** BEGIN **

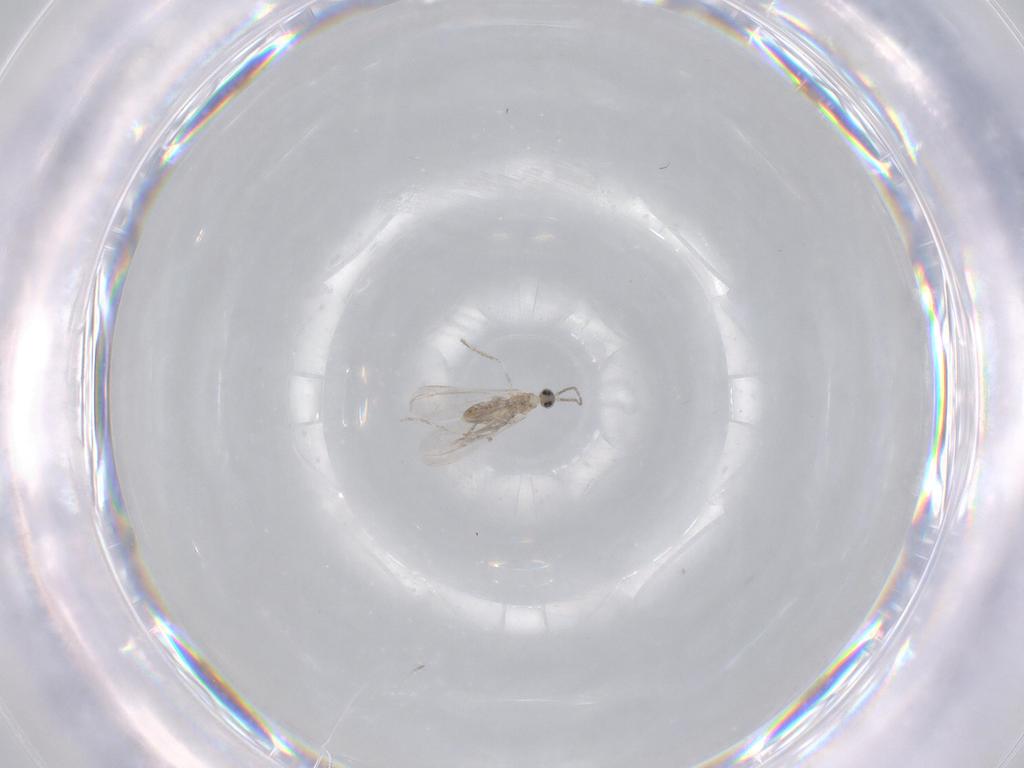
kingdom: Animalia
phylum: Arthropoda
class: Insecta
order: Diptera
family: Cecidomyiidae
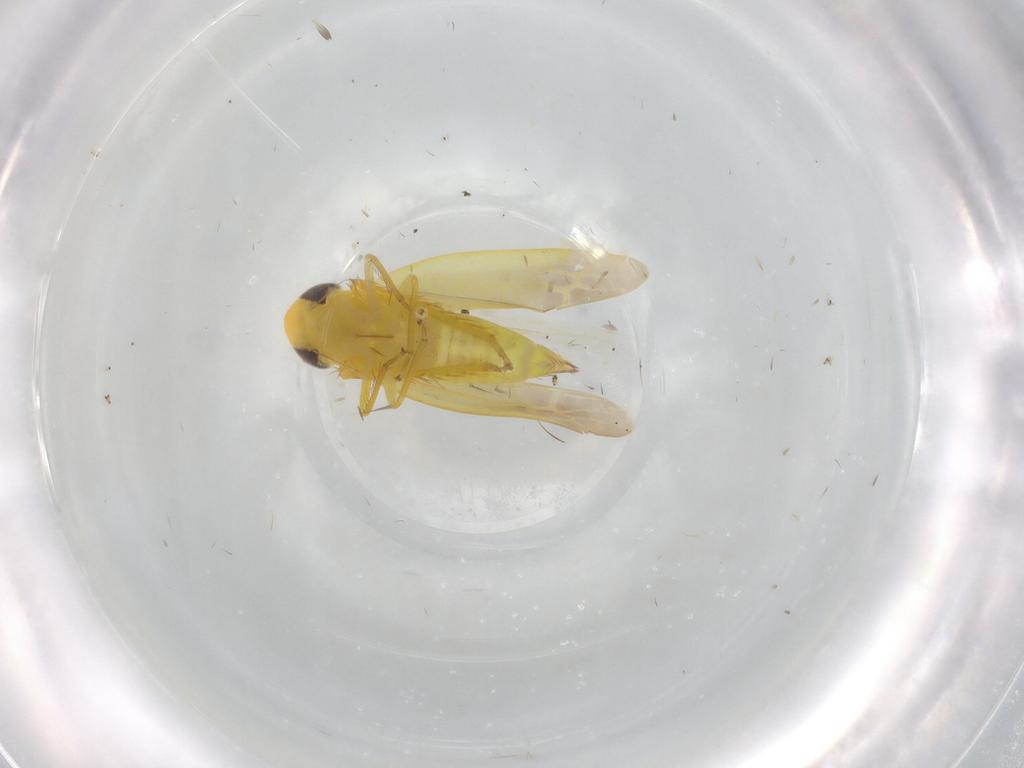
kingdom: Animalia
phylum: Arthropoda
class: Insecta
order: Hemiptera
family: Cicadellidae
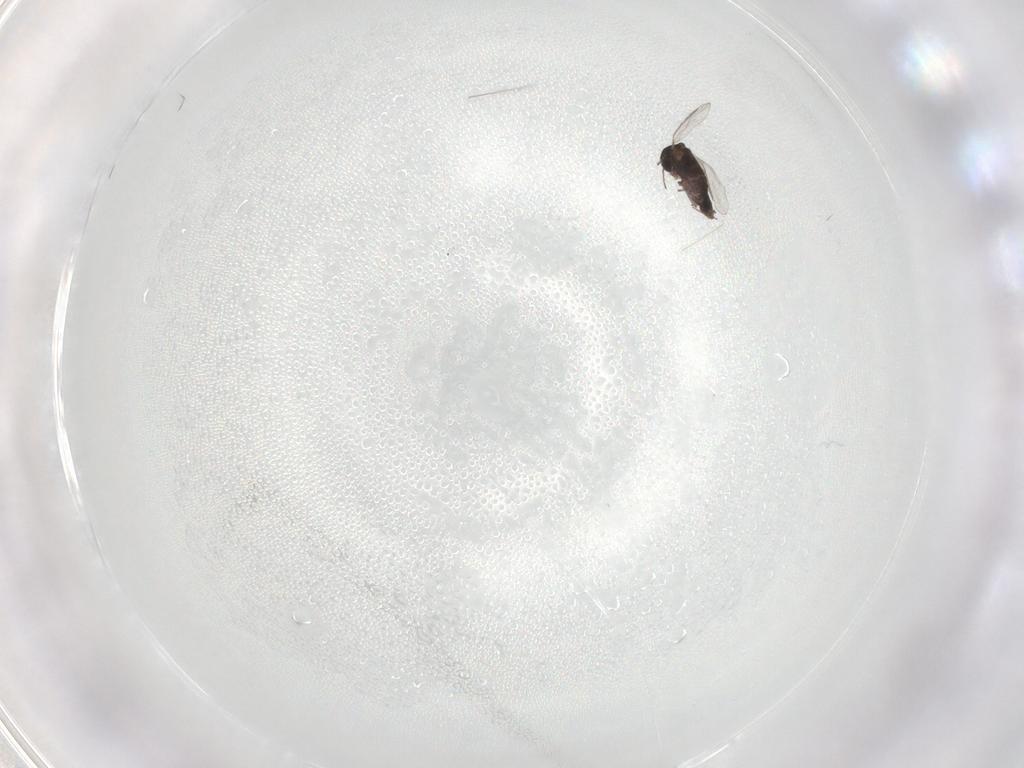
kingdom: Animalia
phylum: Arthropoda
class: Insecta
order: Diptera
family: Chironomidae
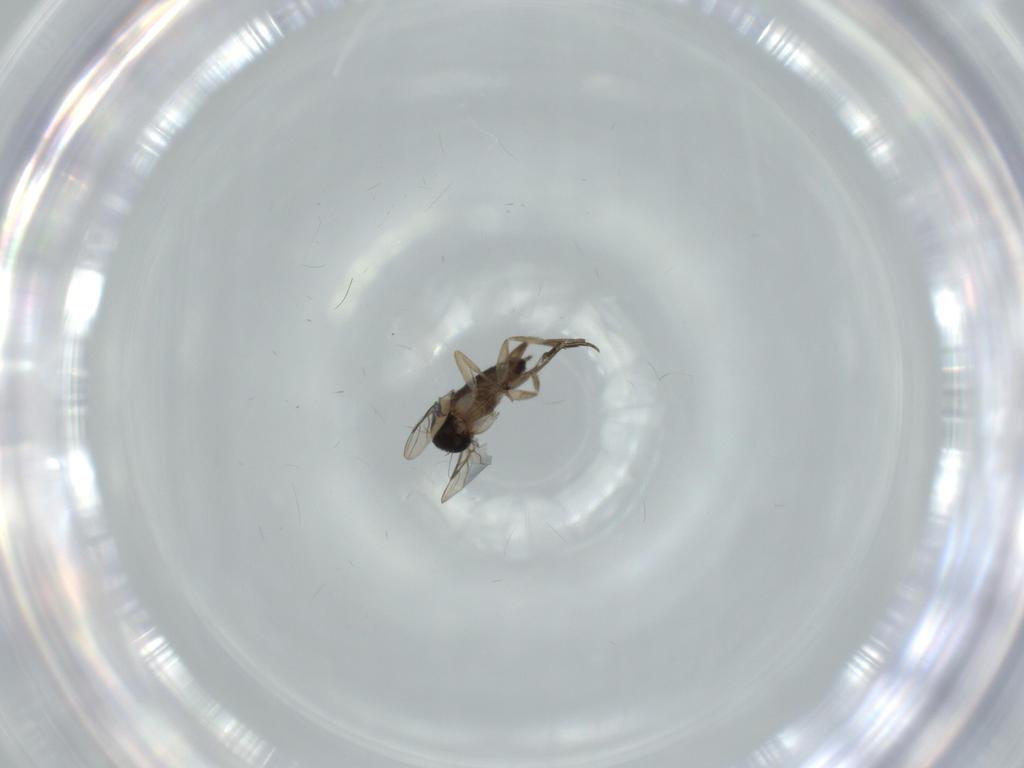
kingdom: Animalia
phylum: Arthropoda
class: Insecta
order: Diptera
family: Phoridae
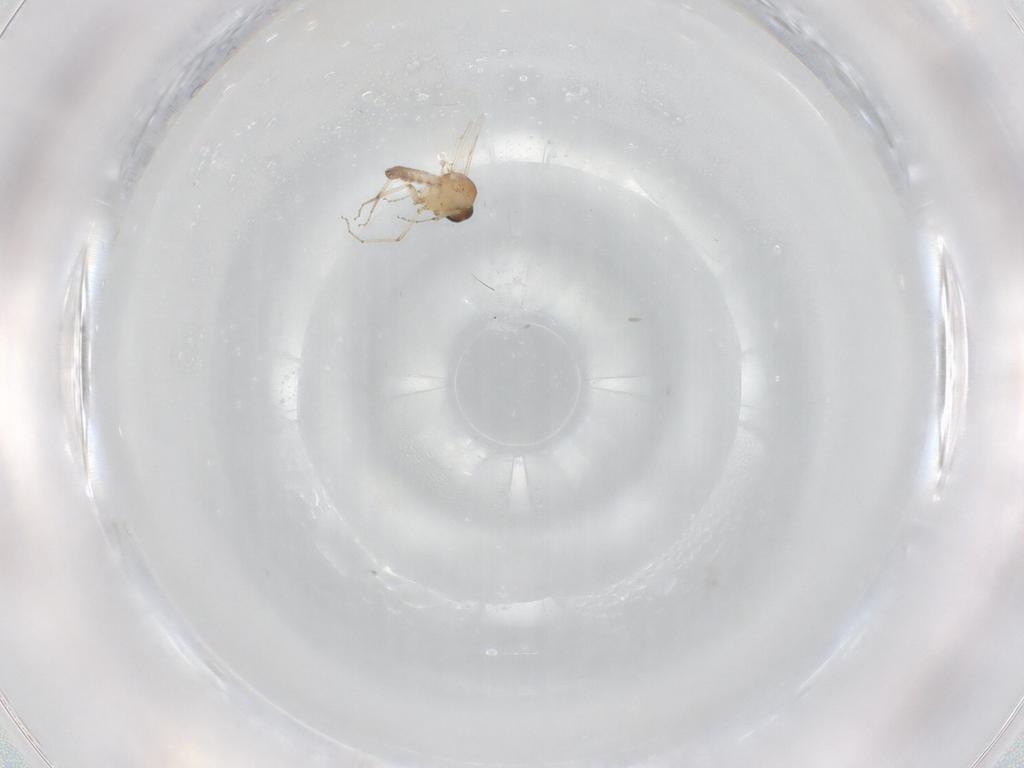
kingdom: Animalia
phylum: Arthropoda
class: Insecta
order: Diptera
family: Ceratopogonidae
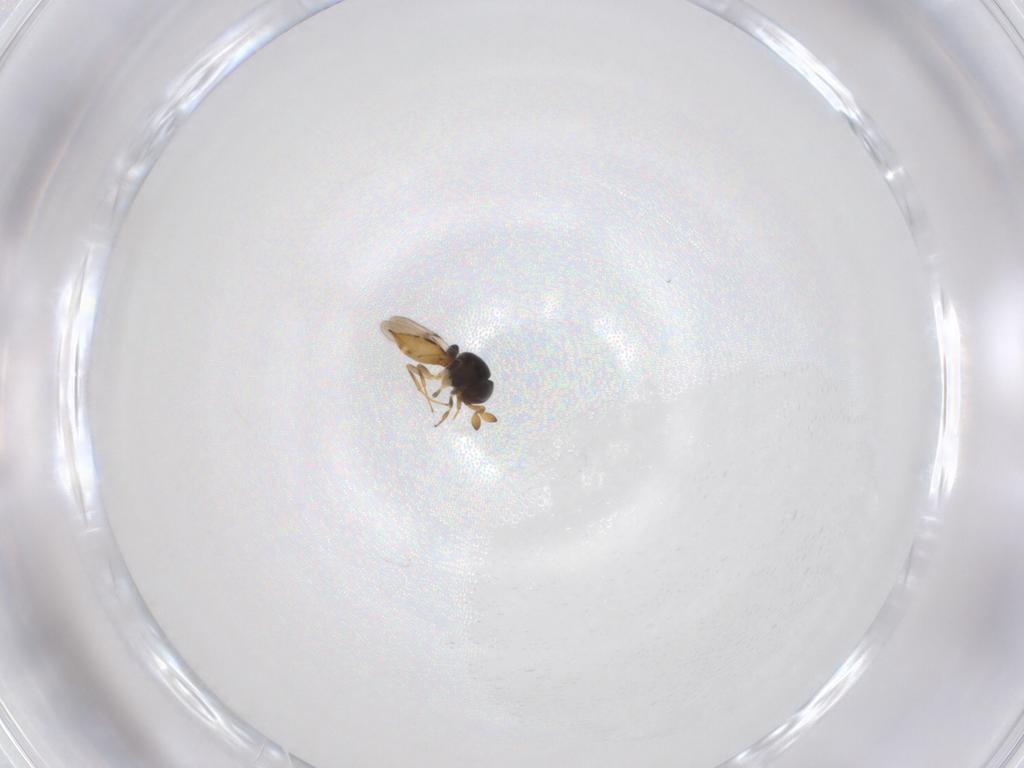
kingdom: Animalia
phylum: Arthropoda
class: Insecta
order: Hymenoptera
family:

** END **

* Objective *
Return every line of text in the data above without changing a word, and leave out the pictures.

* Solution to this task *
kingdom: Animalia
phylum: Arthropoda
class: Insecta
order: Diptera
family: Cecidomyiidae
kingdom: Animalia
phylum: Arthropoda
class: Insecta
order: Hemiptera
family: Cicadellidae
kingdom: Animalia
phylum: Arthropoda
class: Insecta
order: Diptera
family: Chironomidae
kingdom: Animalia
phylum: Arthropoda
class: Insecta
order: Diptera
family: Phoridae
kingdom: Animalia
phylum: Arthropoda
class: Insecta
order: Diptera
family: Ceratopogonidae
kingdom: Animalia
phylum: Arthropoda
class: Insecta
order: Hymenoptera
family:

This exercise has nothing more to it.